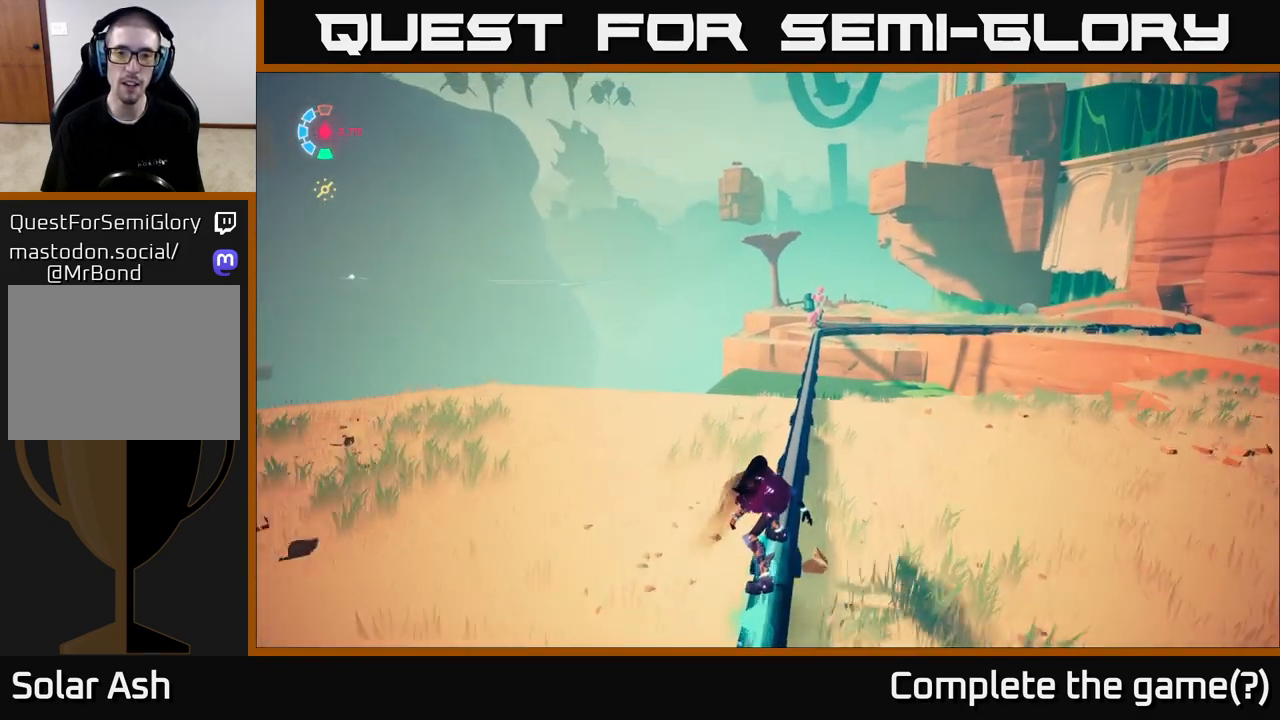
{"buttons": ["L2"], "left_stick": "down", "right_stick": "center", "events": [[133, "left_stick", "down"]]}
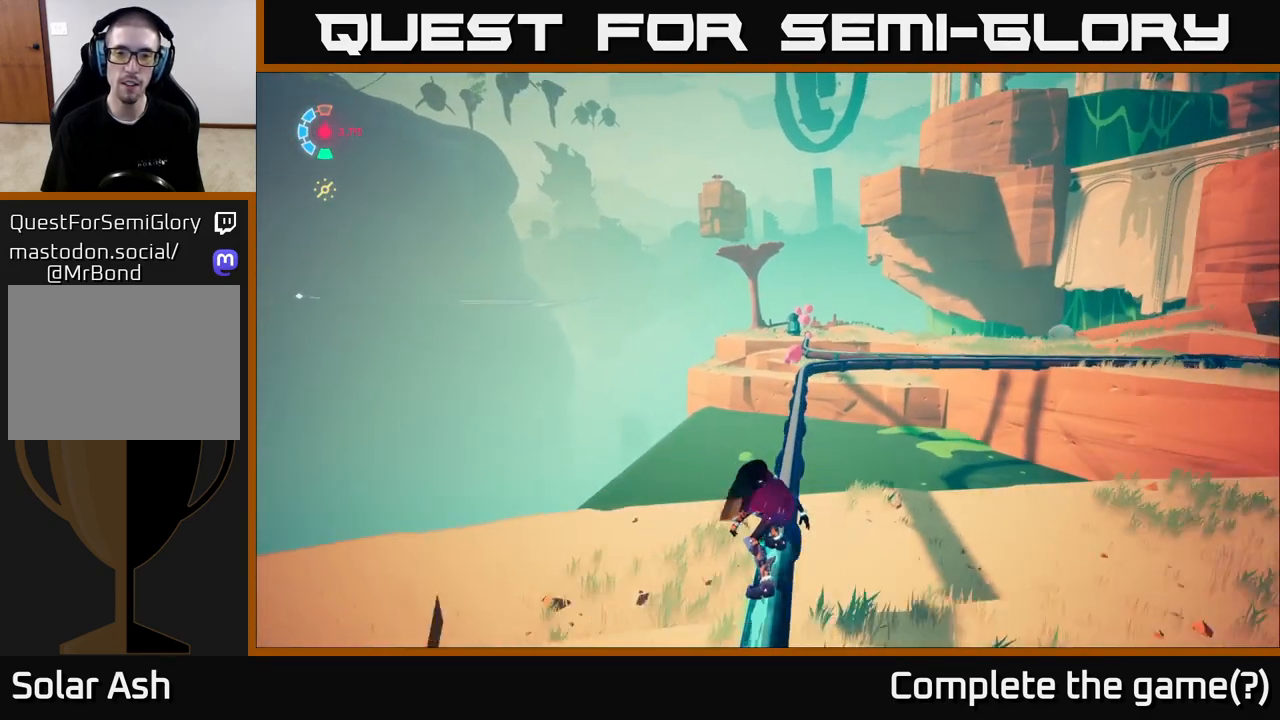
{"buttons": [], "left_stick": "down", "right_stick": "center", "events": [[50, "A", "down"], [350, "L2", "up"], [483, "A", "up"]]}
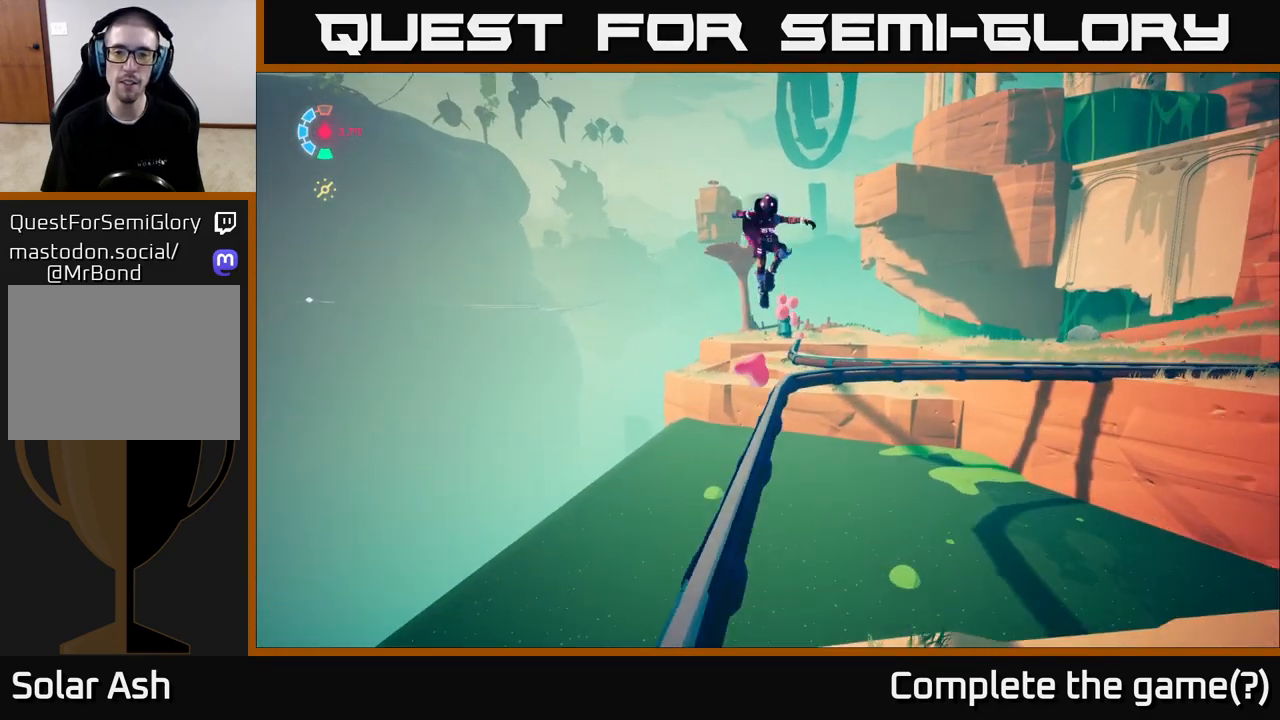
{"buttons": ["A", "L2"], "left_stick": "left", "right_stick": "center", "events": [[400, "L2", "down"], [400, "left_stick", "left"], [467, "A", "down"]]}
--------------------------------
• What you are asked to do
Restate all of the material above word for word. Pictures do not belong in it.

• Exercise output
{"buttons": ["L2"], "left_stick": "down", "right_stick": "center", "events": [[133, "left_stick", "down"]]}
{"buttons": [], "left_stick": "down", "right_stick": "center", "events": [[50, "A", "down"], [350, "L2", "up"], [483, "A", "up"]]}
{"buttons": ["A", "L2"], "left_stick": "left", "right_stick": "center", "events": [[400, "L2", "down"], [400, "left_stick", "left"], [467, "A", "down"]]}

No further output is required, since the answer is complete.